Muhaimin menekankan bahwa pemetaan wilayah yang lebih presisi menjadi kunci agar setiap program pemerintah dapat berjalan lebih tepat sasaran, terintegrasi, dan menghasilkan dampak nyata bagi masyarakat yang paling membutuhkan.
Menurutnya, pemerintah tidak hanya mengejar target nol persen kemiskinan ekstrem pada 2026, tetapi juga menurunkan tingkat kemiskinan nasional hingga 4,5–5 persen pada 2029. Untuk mencapai sasaran tersebut, diperlukan orkestrasi kuat lintas kementerian/lembaga serta pemerintah daerah dengan fokus pada hasil konkret.
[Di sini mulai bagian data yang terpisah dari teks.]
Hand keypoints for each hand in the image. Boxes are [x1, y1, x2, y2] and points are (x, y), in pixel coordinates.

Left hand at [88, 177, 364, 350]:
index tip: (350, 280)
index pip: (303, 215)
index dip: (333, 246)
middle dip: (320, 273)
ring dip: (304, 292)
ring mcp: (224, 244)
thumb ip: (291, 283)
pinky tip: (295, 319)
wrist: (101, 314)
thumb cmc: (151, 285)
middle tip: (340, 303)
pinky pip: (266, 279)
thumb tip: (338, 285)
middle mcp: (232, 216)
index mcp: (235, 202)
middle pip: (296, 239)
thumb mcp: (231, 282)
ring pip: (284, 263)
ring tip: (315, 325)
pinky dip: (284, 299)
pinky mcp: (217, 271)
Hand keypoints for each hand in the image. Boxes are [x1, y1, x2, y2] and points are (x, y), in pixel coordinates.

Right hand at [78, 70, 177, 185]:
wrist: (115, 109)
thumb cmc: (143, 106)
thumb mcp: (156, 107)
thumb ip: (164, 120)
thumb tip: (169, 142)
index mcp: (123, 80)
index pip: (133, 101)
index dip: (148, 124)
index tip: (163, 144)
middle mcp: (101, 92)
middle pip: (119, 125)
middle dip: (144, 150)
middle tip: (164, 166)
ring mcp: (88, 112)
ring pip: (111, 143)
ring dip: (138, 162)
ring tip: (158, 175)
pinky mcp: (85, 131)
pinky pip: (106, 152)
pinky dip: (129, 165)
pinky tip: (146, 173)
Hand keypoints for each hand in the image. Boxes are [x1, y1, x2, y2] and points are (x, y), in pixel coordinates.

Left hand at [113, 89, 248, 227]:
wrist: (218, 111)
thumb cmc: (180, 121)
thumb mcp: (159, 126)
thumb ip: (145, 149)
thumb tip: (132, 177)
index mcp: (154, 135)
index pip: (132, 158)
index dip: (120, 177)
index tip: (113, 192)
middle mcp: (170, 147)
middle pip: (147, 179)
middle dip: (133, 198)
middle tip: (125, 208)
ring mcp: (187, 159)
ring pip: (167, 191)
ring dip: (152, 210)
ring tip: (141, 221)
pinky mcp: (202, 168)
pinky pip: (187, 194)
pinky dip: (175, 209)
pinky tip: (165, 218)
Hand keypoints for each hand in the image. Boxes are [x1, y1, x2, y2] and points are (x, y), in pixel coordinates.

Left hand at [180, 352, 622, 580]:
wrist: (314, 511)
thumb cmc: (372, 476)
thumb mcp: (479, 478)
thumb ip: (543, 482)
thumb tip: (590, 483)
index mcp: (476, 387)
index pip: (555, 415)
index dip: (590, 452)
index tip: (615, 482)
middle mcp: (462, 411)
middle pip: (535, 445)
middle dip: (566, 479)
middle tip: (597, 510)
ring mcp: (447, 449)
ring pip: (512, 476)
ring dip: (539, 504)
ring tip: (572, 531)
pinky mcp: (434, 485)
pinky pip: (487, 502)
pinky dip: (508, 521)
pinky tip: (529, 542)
Dalam evaluasi yang dilakukan, pemerintah masih menemukan berbagai tantangan, terutama terkait ketepatan sasaran intervensi program. Tercatat lebih dari 774 ribu keluarga kategori desil 1 belum tersentuh intervensi, khususnya di wilayah Garut, Bogor, Cirebon, Cianjur, dan Kulonprogo. Selain itu, masih terdapat 8,1 persen keluarga yang belum menerima bantuan sama sekali, sementara 60,2 persen keluarga desil 1 baru memperoleh satu hingga dua program bantuan.
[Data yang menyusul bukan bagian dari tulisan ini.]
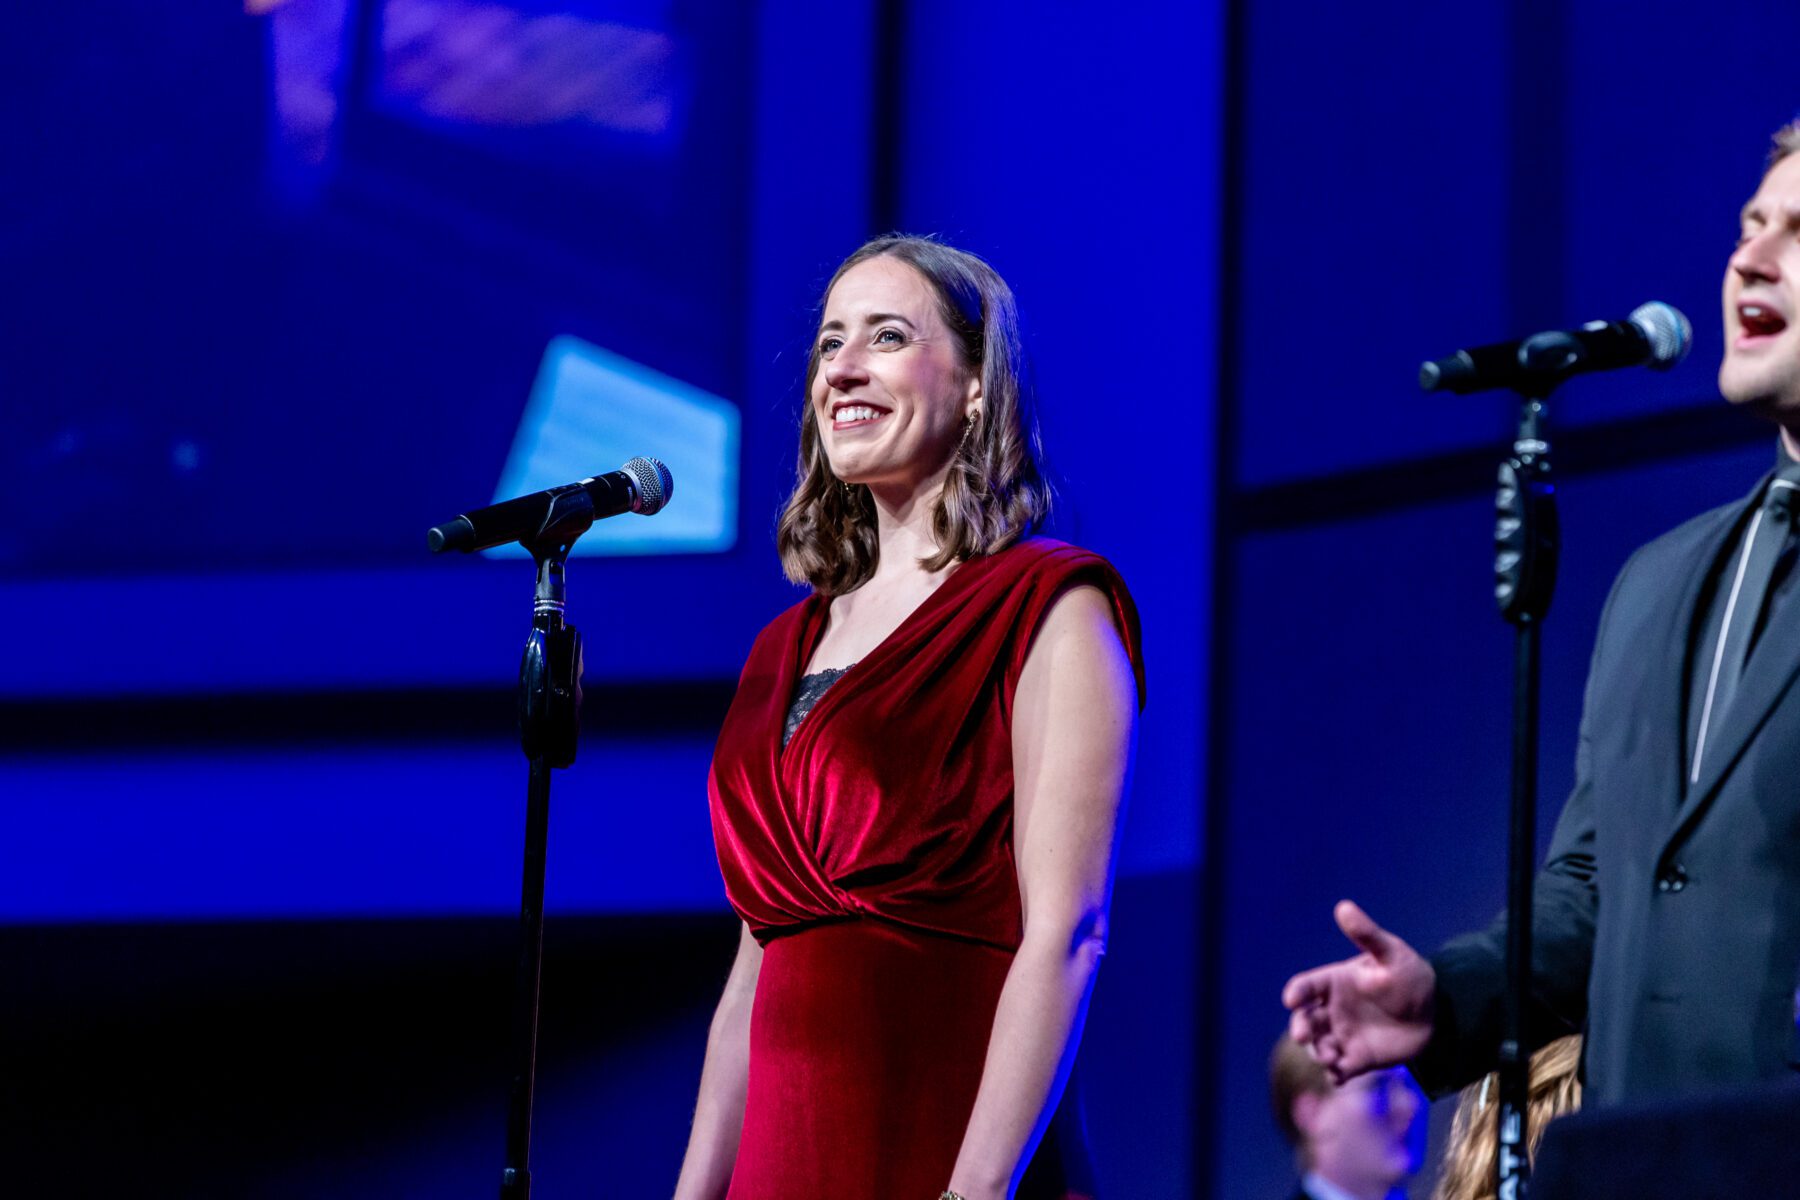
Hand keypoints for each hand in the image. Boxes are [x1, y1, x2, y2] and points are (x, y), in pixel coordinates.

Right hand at [1280, 900, 1435, 1083]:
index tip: (1291, 999)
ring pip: (1318, 1046)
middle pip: (1304, 1019)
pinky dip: (1335, 1073)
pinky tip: (1339, 1075)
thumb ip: (1367, 935)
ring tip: (1330, 1057)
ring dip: (1318, 1052)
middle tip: (1303, 1036)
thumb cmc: (1409, 976)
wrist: (1435, 1013)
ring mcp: (1343, 1035)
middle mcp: (1332, 1010)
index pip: (1306, 987)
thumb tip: (1343, 907)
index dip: (1296, 992)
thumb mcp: (1391, 954)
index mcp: (1334, 983)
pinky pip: (1339, 1069)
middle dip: (1300, 1028)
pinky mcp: (1357, 1058)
Sebagai respons, pemerintah akan memperluas jangkauan seluruh program agar menyentuh seluruh kelompok desil 1 sekaligus mentransformasi pendekatan dari sekadar bantuan sosial menuju pemberdayaan ekonomi produktif.
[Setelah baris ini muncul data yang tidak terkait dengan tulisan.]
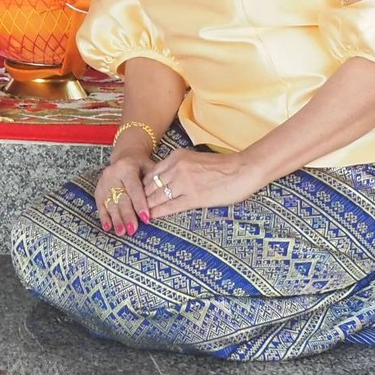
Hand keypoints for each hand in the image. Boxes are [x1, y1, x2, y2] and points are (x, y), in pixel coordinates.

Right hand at [93, 149, 153, 235]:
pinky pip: (100, 205)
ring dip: (116, 219)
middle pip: (121, 198)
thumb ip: (153, 182)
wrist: (124, 156)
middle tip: (133, 229)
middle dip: (127, 215)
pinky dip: (104, 217)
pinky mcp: (98, 190)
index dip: (140, 204)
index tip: (146, 218)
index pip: (134, 188)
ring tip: (122, 232)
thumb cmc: (141, 165)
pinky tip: (107, 227)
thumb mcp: (149, 167)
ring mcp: (103, 182)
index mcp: (126, 167)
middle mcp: (112, 174)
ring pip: (110, 203)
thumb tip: (160, 200)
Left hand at [141, 148, 261, 218]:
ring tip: (138, 215)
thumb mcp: (195, 160)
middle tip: (132, 208)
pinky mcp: (194, 197)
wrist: (243, 169)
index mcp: (177, 157)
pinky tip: (152, 218)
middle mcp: (177, 167)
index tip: (136, 195)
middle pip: (151, 185)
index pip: (152, 173)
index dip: (142, 186)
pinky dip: (159, 212)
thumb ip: (180, 167)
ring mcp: (184, 182)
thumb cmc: (223, 166)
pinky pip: (170, 206)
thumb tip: (168, 180)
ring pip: (157, 196)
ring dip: (146, 207)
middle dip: (141, 197)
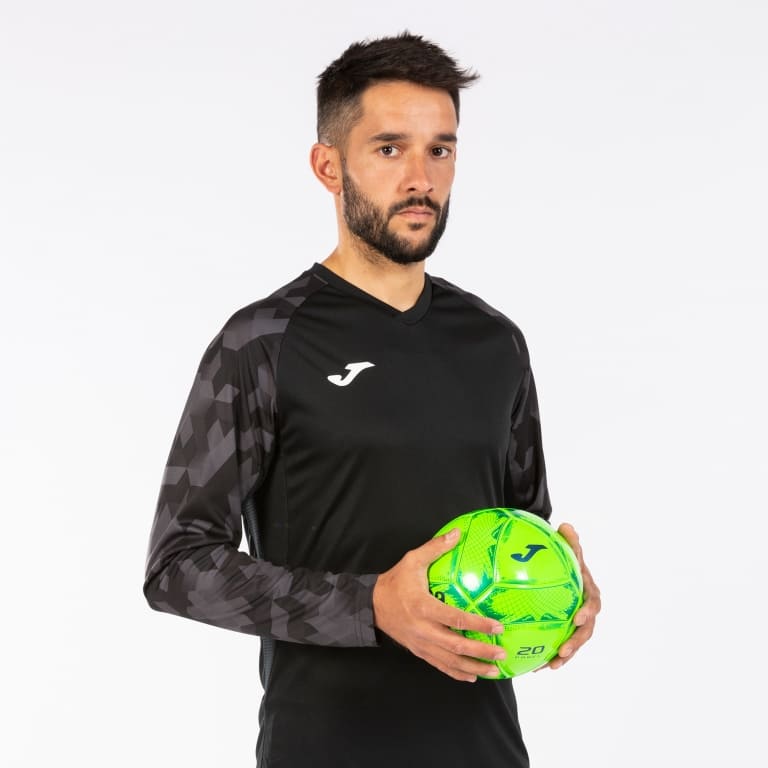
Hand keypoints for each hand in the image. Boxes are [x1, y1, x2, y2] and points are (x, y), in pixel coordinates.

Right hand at [372, 528, 506, 681]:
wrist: (372, 605)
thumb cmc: (395, 581)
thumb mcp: (412, 560)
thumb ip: (435, 548)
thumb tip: (457, 532)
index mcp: (424, 607)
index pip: (455, 619)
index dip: (477, 625)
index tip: (498, 626)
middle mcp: (424, 630)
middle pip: (456, 646)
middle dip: (481, 651)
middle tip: (502, 652)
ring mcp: (421, 644)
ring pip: (450, 660)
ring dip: (473, 666)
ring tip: (494, 669)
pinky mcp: (419, 651)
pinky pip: (440, 665)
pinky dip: (457, 673)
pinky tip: (472, 676)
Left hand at [544, 522, 600, 669]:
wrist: (562, 568)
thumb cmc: (566, 558)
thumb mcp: (569, 548)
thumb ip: (569, 540)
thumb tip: (566, 525)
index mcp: (589, 592)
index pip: (592, 603)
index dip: (588, 611)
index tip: (578, 618)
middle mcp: (586, 610)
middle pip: (586, 630)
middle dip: (576, 643)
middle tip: (562, 652)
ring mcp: (577, 622)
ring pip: (574, 642)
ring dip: (564, 656)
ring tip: (549, 666)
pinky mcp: (566, 629)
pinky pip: (560, 644)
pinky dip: (549, 655)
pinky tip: (534, 666)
Berbagai langkah strategis yang akan diperkuat mencakup pembangunan infrastruktur, program padat karya, sinergi vokasi, kredit usaha rakyat (KUR), pengembangan ekonomi kreatif, koperasi, hingga UMKM sebagai instrumen utama mendorong masyarakat keluar dari kemiskinan secara berkelanjutan.
Muhaimin menegaskan bahwa efektivitas penggunaan anggaran harus diukur dari jumlah masyarakat yang benar-benar berhasil keluar dari kemiskinan, bukan sekadar realisasi program administratif.
Pemerintah mencatat capaian positif, di mana tingkat kemiskinan ekstrem turun dari 1,26 persen pada Maret 2024 menjadi 0,78 persen pada September 2025. Secara jumlah, penduduk miskin ekstrem berkurang dari 3,56 juta jiwa menjadi 2,2 juta jiwa, yang berarti sekitar 1,36 juta jiwa berhasil naik kelas.
Keberhasilan tersebut, menurut Muhaimin, merupakan hasil sinergi berbagai kementerian/lembaga, pemerintah daerah, serta para pemangku kepentingan sejak diterbitkannya Inpres Nomor 8 Tahun 2025 tentang optimalisasi pengentasan kemiskinan dan penghapusan kemiskinan ekstrem.